L’AFP rapportait le 7 mars 2012 que la Presse syrienne – d’une grande discrétion sur ce sujet, marchandages oblige ? - mentionnait la découverte de cadavres d’étrangers dont un Européen, dans les décombres des quartiers disputés à Homs. Nouvelle qui n’a rien de très surprenant pour les lecteurs d’un hebdomadaire satirique. Souvent informé à bonne source Le Canard enchaîné [29 février 2012] a en effet rapporté qu’en marge de la « Conférence des amis de la Syrie » qui a réuni à Tunis le 24 février les représentants d’une soixantaine de pays parmi lesquels le Secrétaire d’État américain, Mme Hillary et M. Juppé, ci-devant ministre des Affaires étrangères français… Ceux-ci, en marge de la Conférence, se seraient concertés avec des responsables des Services spéciaux du Qatar, de Turquie, d’Arabie Saoudite en vue de « monter un coup d’État » en Syrie sur le modèle libyen… notamment en approvisionnant via le Qatar, les insurgés en armes et munitions, en les faisant conseiller par des experts en guérilla urbaine.
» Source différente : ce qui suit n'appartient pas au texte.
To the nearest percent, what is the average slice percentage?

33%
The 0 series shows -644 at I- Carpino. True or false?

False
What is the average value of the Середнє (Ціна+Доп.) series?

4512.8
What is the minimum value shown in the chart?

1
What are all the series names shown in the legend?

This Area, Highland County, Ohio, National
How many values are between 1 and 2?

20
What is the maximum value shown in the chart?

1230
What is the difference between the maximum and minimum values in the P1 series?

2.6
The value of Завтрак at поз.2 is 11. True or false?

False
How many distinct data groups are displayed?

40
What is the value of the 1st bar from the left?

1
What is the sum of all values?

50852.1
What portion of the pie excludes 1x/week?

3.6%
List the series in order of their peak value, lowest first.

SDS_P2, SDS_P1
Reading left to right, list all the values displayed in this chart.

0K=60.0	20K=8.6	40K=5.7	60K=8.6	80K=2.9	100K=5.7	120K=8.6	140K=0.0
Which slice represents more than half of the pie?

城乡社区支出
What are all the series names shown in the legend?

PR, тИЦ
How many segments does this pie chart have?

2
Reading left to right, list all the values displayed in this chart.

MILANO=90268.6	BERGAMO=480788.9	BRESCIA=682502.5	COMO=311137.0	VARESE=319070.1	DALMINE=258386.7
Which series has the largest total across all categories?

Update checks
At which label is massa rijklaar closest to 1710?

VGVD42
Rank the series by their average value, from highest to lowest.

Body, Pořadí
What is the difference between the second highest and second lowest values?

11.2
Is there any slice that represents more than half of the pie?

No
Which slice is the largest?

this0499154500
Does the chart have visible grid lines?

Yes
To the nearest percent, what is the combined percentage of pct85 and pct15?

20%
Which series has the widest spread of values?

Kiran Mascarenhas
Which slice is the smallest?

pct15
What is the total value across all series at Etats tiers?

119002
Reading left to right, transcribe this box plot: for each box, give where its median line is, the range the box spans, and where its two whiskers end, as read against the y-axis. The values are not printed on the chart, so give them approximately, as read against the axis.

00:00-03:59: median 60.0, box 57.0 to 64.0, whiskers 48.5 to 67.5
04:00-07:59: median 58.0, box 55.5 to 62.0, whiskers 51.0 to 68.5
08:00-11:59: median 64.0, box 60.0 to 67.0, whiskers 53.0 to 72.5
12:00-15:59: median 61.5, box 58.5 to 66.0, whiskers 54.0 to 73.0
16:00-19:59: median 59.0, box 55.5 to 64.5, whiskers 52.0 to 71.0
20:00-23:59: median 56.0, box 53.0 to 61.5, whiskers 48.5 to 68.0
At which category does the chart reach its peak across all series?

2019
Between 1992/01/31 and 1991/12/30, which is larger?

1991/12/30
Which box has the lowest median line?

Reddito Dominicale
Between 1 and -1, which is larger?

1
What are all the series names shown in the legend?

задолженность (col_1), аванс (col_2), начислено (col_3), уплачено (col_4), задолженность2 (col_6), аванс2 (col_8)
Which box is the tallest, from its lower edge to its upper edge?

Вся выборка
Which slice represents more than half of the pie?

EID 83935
Or la presse confirme depuis huit jours ce dont la Toile bruisse depuis trois semaines, à savoir l’arrestation d’officiers français en Syrie… dix-neuf dit-on ! Si cette nouvelle, reprise à Londres et à Moscou et en Turquie, se confirmait, cela signifierait que l’Occident, sans le dire est bel et bien en guerre avec l’Axe du Mal associant Téhéran, Damas et Beyrouth où le Hezbollah chiite donne la scène politique… et, par voie de conséquence, en guerre avec ceux qui les soutiennent indéfectiblement, en un mot, Moscou et Pékin ! Tout un programme.